First Flight for LINC-NIRVANA – Dismantling and Fit Checks

August 11, 2015
With a number of essential preparatory tests for the handling and shipping of LINC-NIRVANA the MPIA has seen exciting four days last week. After the dismantling and a number of essential preparatory tests for the handling and shipping a real highlight was the first "flight" of the instrument structure on a huge crane at an airy height.

Only a few weeks ago LINC-NIRVANA passed an important milestone, the successful completion of its "Preliminary Acceptance Europe" (Institute News). LINC-NIRVANA will be installed between the two 8.4m mirrors of the Large Binocular Telescope (LBT) on top of Mount Graham in Arizona, USA. The device will deliver a relatively wide, diffraction limited field in the near infrared. Now LINC-NIRVANA withstood another important step on the way to its destination. 

3. August 2015: The instrument was dismantled from its telescope simulator device in the MPIA integration hall, was hauled into the neighboring intergration hall and finally to the outside of the building – a delicate maneuver.

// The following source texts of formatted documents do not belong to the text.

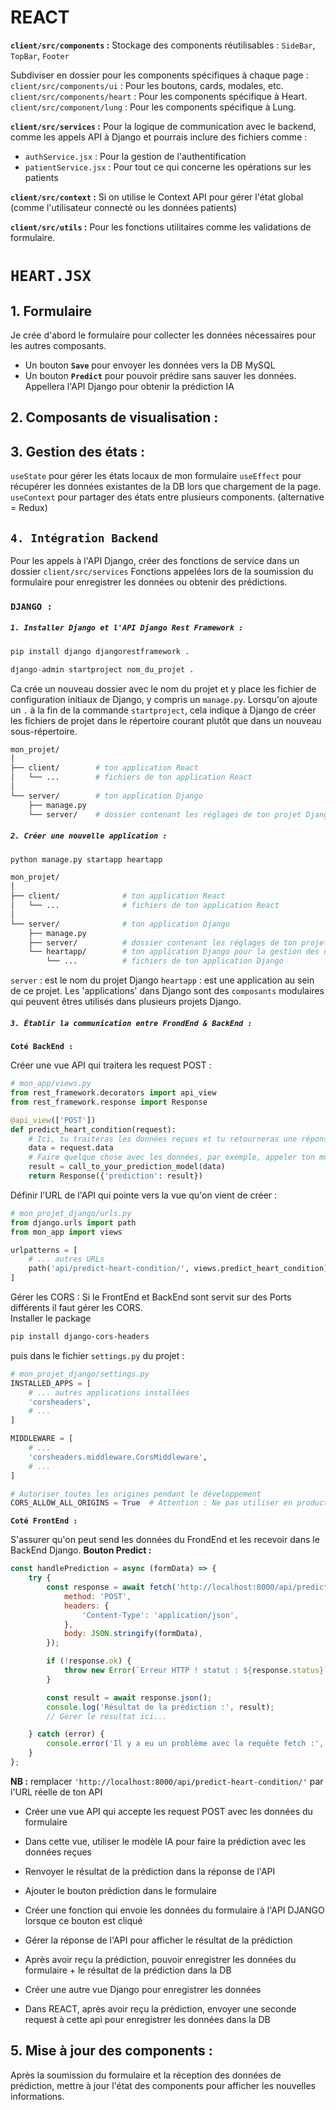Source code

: 
# REACT

**`client/src/components` :**
Stockage des components réutilisables : `SideBar`, `TopBar`, `Footer`

Subdiviser en dossier pour les components spécifiques à chaque page : 
`client/src/components/ui` : Pour les boutons, cards, modales, etc.
`client/src/components/heart` : Pour les components spécifique à Heart.
`client/src/component/lung` : Pour les components spécifique à Lung.


**`client/src/services` :** 
Pour la logique de communication avec le backend, comme les appels API à Django et pourrais inclure des fichiers comme :

- `authService.jsx` : Pour la gestion de l'authentification 
- `patientService.jsx` : Pour tout ce qui concerne les opérations sur les patients

**`client/src/context` :**
Si on utilise le Context API pour gérer l'état global (comme l'utilisateur connecté ou les données patients)

**`client/src/utils` :**
Pour les fonctions utilitaires comme les validations de formulaire.



# **`HEART.JSX`**

## 1. Formulaire 

Je crée d'abord le formulaire pour collecter les données nécessaires pour les autres composants.
- Un bouton **`Save`** pour envoyer les données vers la DB MySQL
- Un bouton **`Predict`** pour pouvoir prédire sans sauver les données. Appellera l'API Django pour obtenir la prédiction IA





## 2. Composants de visualisation : 

## 3. Gestion des états : 
`useState` pour gérer les états locaux de mon formulaire 
`useEffect` pour récupérer les données existantes de la DB lors que chargement de la page.
`useContext` pour partager des états entre plusieurs components. (alternative = Redux)



## `4. Intégration Backend`

Pour les appels à l'API Django, créer des fonctions de service dans un dossier `client/src/services`
Fonctions appelées lors de la soumission du formulaire pour enregistrer les données ou obtenir des prédictions.
### **`DJANGO :`**

##### **`1. Installer Django et l'API Django Rest Framework :`**
```python
pip install django djangorestframework .
```

```python
django-admin startproject nom_du_projet .
```

Ca crée un nouveau dossier avec le nom du projet et y place les fichier de configuration initiaux de Django, y compris un `manage.py`. Lorsqu'on ajoute un `.` à la fin de la commande `startproject`, cela indique à Django de créer les fichiers de projet dans le répertoire courant plutôt que dans un nouveau sous-répertoire. 

```bash
mon_projet/
│
├── client/        # ton application React
│   └── ...        # fichiers de ton application React
│
└── server/        # ton application Django
    ├── manage.py
    └── server/    # dossier contenant les réglages de ton projet Django

```

##### **`2. Créer une nouvelle application :`** 
```python
python manage.py startapp heartapp
```

```bash
mon_projet/
│
├── client/              # ton application React
│   └── ...              # fichiers de ton application React
│
└── server/              # ton application Django
    ├── manage.py
    ├── server/          # dossier contenant les réglages de ton projet Django
    └── heartapp/        # ton application Django pour la gestion des données de coeur
        └── ...          # fichiers de ton application Django
```

`server` : est le nom du projet Django
`heartapp` : est une application au sein de ce projet. Les 'applications' dans Django sont des `composants` modulaires qui peuvent êtres utilisés dans plusieurs projets Django.
##### **`3. Établir la communication entre FrondEnd & BackEnd :`** 

**`Coté BackEnd :`**

Créer une vue API qui traitera les request POST : 
```python
# mon_app/views.py
from rest_framework.decorators import api_view
from rest_framework.response import Response

@api_view(['POST'])
def predict_heart_condition(request):
    # Ici, tu traiteras les données reçues et tu retourneras une réponse
    data = request.data
    # Faire quelque chose avec les données, par exemple, appeler ton modèle de prédiction
    result = call_to_your_prediction_model(data)
    return Response({'prediction': result})

```

Définir l'URL de l'API qui pointe vers la vue qu'on vient de créer : 
```python 
# mon_projet_django/urls.py
from django.urls import path
from mon_app import views

urlpatterns = [
    # ... autres URLs
    path('api/predict-heart-condition/', views.predict_heart_condition),
]
```

Gérer les CORS : Si le FrontEnd et BackEnd sont servit sur des Ports différents il faut gérer les CORS.  
Installer le package 
```bash
pip install django-cors-headers
```

puis dans le fichier `settings.py` du projet : 
```python
# mon_projet_django/settings.py
INSTALLED_APPS = [
    # ... autres applications installées
    'corsheaders',
    # ... 
]

MIDDLEWARE = [
    # ...
    'corsheaders.middleware.CorsMiddleware',
    # ...
]

# Autoriser toutes les origines pendant le développement
CORS_ALLOW_ALL_ORIGINS = True  # Attention : Ne pas utiliser en production !
```

**`Coté FrontEnd :`**

S'assurer qu'on peut send les données du FrondEnd et les recevoir dans le BackEnd Django.
**Bouton Predict :** 
```js
const handlePrediction = async (formData) => {
    try {
        const response = await fetch('http://localhost:8000/api/predict-heart-condition/', {
            method: 'POST',
            headers: {
                'Content-Type': 'application/json',
            },
            body: JSON.stringify(formData),
        });

        if (!response.ok) {
            throw new Error(`Erreur HTTP ! statut : ${response.status}`);
        }

        const result = await response.json();
        console.log('Résultat de la prédiction :', result);
        // Gérer le résultat ici...

    } catch (error) {
        console.error('Il y a eu un problème avec la requête fetch :', error);
    }
};
```
**NB :** remplacer `'http://localhost:8000/api/predict-heart-condition/'` par l'URL réelle de ton API




- Créer une vue API qui accepte les request POST avec les données du formulaire
- Dans cette vue, utiliser le modèle IA pour faire la prédiction avec les données reçues
- Renvoyer le résultat de la prédiction dans la réponse de l'API

- Ajouter le bouton prédiction dans le formulaire 
- Créer une fonction qui envoie les données du formulaire à l'API DJANGO lorsque ce bouton est cliqué
- Gérer la réponse de l'API pour afficher le résultat de la prédiction 

- Après avoir reçu la prédiction, pouvoir enregistrer les données du formulaire + le résultat de la prédiction dans la DB
- Créer une autre vue Django pour enregistrer les données
- Dans REACT, après avoir reçu la prédiction, envoyer une seconde request à cette api pour enregistrer les données dans la DB
## 5. Mise à jour des components :
Après la soumission du formulaire et la réception des données de prédiction, mettre à jour l'état des components pour afficher les nouvelles informations.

4. August 2015: Fit check of the instrument cover on the instrument using a large crane – because of its height, this check would not have been possible inside the building.

5. August 2015: The large crane lifting traverse for the whole instrument was assambled and the traverse adjusted.

6. August 2015: The interface plates between the instrument and the traverse were welded and the traverse was installed. Also the traverse was adjusted in order to balance the instrument structure. Finally a test flight of the instrument happened with the traverse hanging on the crane – see photo. The installation of the instrument at the telescope will see a quite similar flight.

At the end of each day the instrument structure was returned to the building. It is now ready to be packed in a special non-standard transport box and shipped early September. In the meantime the rest of the instrument (opto-mechanical systems, cryostat, tooling) is being packed into almost as many as 90 transport boxes which will be shipped over the Atlantic in nine 20-foot sea containers.